***** EXERCISE INPUT *****
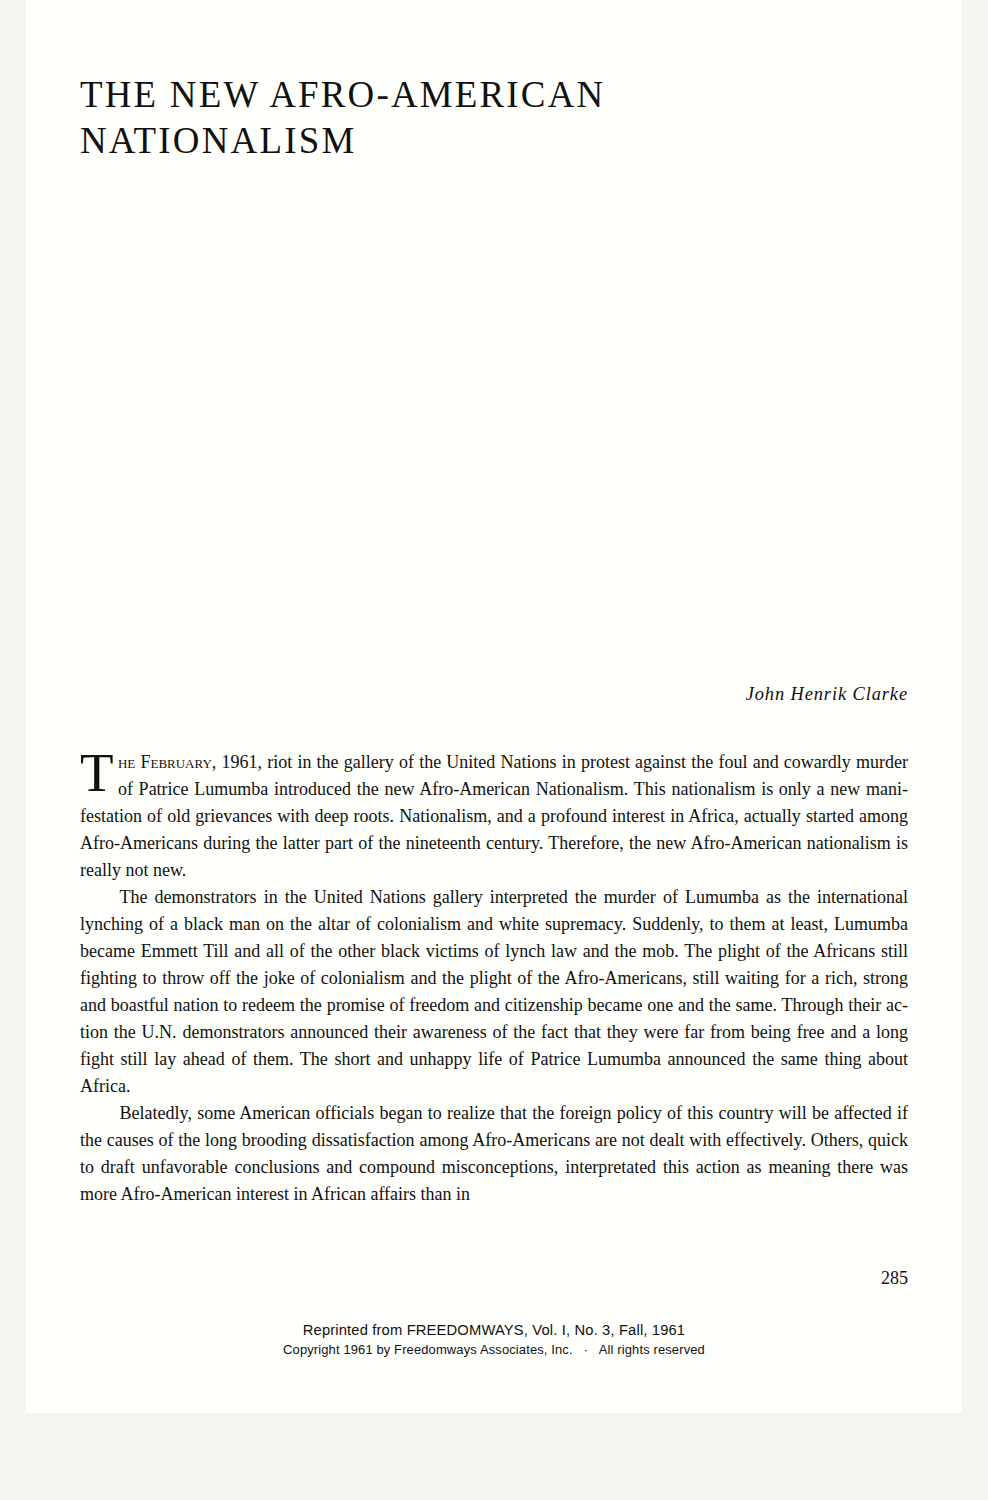The New Afro-American
Nationalism
John Henrik Clarke
The February, 1961, riot in the gallery of the United Nations in protest against the foul and cowardly murder of Patrice Lumumba introduced the new Afro-American Nationalism. This nationalism is only a new manifestation of old grievances with deep roots. Nationalism, and a profound interest in Africa, actually started among Afro-Americans during the latter part of the nineteenth century. Therefore, the new Afro-American nationalism is really not new.
The demonstrators in the United Nations gallery interpreted the murder of Lumumba as the international lynching of a black man on the altar of colonialism and white supremacy. Suddenly, to them at least, Lumumba became Emmett Till and all of the other black victims of lynch law and the mob. The plight of the Africans still fighting to throw off the joke of colonialism and the plight of the Afro-Americans, still waiting for a rich, strong and boastful nation to redeem the promise of freedom and citizenship became one and the same. Through their action the U.N. demonstrators announced their awareness of the fact that they were far from being free and a long fight still lay ahead of them. The short and unhappy life of Patrice Lumumba announced the same thing about Africa.
Belatedly, some American officials began to realize that the foreign policy of this country will be affected if the causes of the long brooding dissatisfaction among Afro-Americans are not dealt with effectively. Others, quick to draft unfavorable conclusions and compound misconceptions, interpretated this action as meaning there was more Afro-American interest in African affairs than in
285
Reprinted from FREEDOMWAYS, Vol. I, No. 3, Fall, 1961
Copyright 1961 by Freedomways Associates, Inc. · All rights reserved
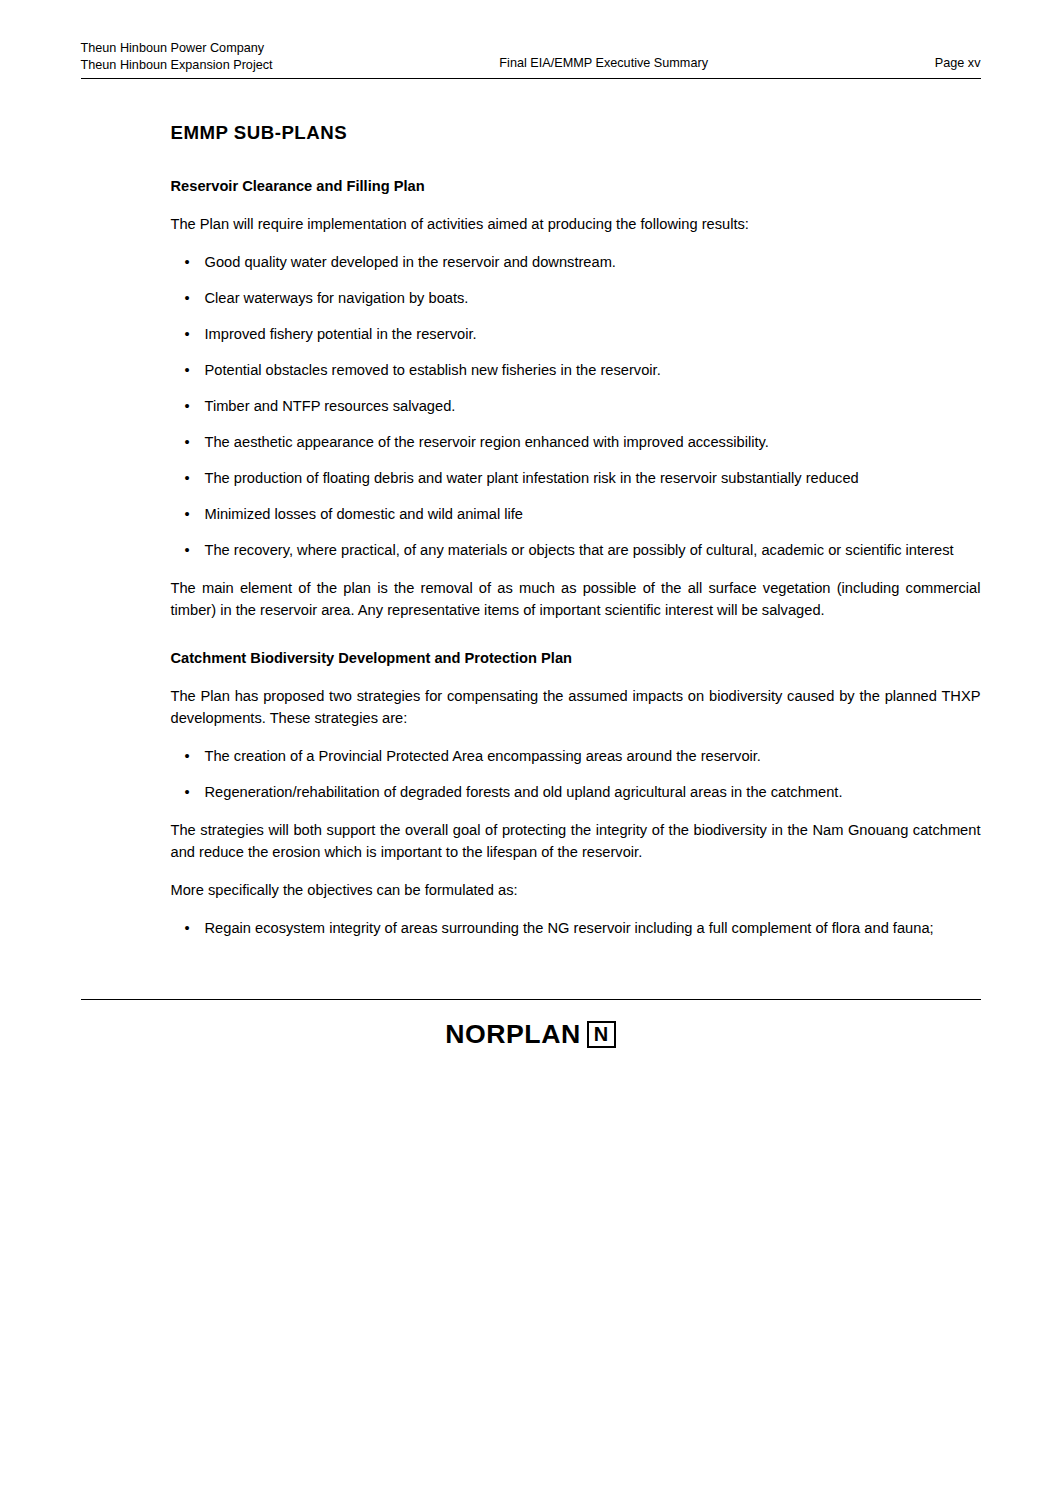Theun Hinboun Power Company
Theun Hinboun Expansion Project
Final EIA/EMMP Executive Summary
Page xv
EMMP SUB-PLANS
Reservoir Clearance and Filling Plan
The Plan will require implementation of activities aimed at producing the following results:
Good quality water developed in the reservoir and downstream.
Clear waterways for navigation by boats.
Improved fishery potential in the reservoir.
Potential obstacles removed to establish new fisheries in the reservoir.
Timber and NTFP resources salvaged.
The aesthetic appearance of the reservoir region enhanced with improved accessibility.
The production of floating debris and water plant infestation risk in the reservoir substantially reduced
Minimized losses of domestic and wild animal life
The recovery, where practical, of any materials or objects that are possibly of cultural, academic or scientific interest
The main element of the plan is the removal of as much as possible of the all surface vegetation (including commercial timber) in the reservoir area. Any representative items of important scientific interest will be salvaged.
Catchment Biodiversity Development and Protection Plan
The Plan has proposed two strategies for compensating the assumed impacts on biodiversity caused by the planned THXP developments. These strategies are:
The creation of a Provincial Protected Area encompassing areas around the reservoir.
Regeneration/rehabilitation of degraded forests and old upland agricultural areas in the catchment.
The strategies will both support the overall goal of protecting the integrity of the biodiversity in the Nam Gnouang catchment and reduce the erosion which is important to the lifespan of the reservoir.
More specifically the objectives can be formulated as:
Regain ecosystem integrity of areas surrounding the NG reservoir including a full complement of flora and fauna;
NORPLAN N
*****
#### [EXERCISE INSTRUCTIONS]
Starting with the line with "Good quality water" above and going on through the line with "Minimized losses of", transcribe every line exactly, both ends included, and add nothing.

#### [ANSWER SECTION]
Good quality water developed in the reservoir and downstream.
Clear waterways for navigation by boats.
Improved fishery potential in the reservoir.
Potential obstacles removed to establish new fisheries in the reservoir.
Timber and NTFP resources salvaged.
The aesthetic appearance of the reservoir region enhanced with improved accessibility.
The production of floating debris and water plant infestation risk in the reservoir substantially reduced
Minimized losses of domestic and wild animal life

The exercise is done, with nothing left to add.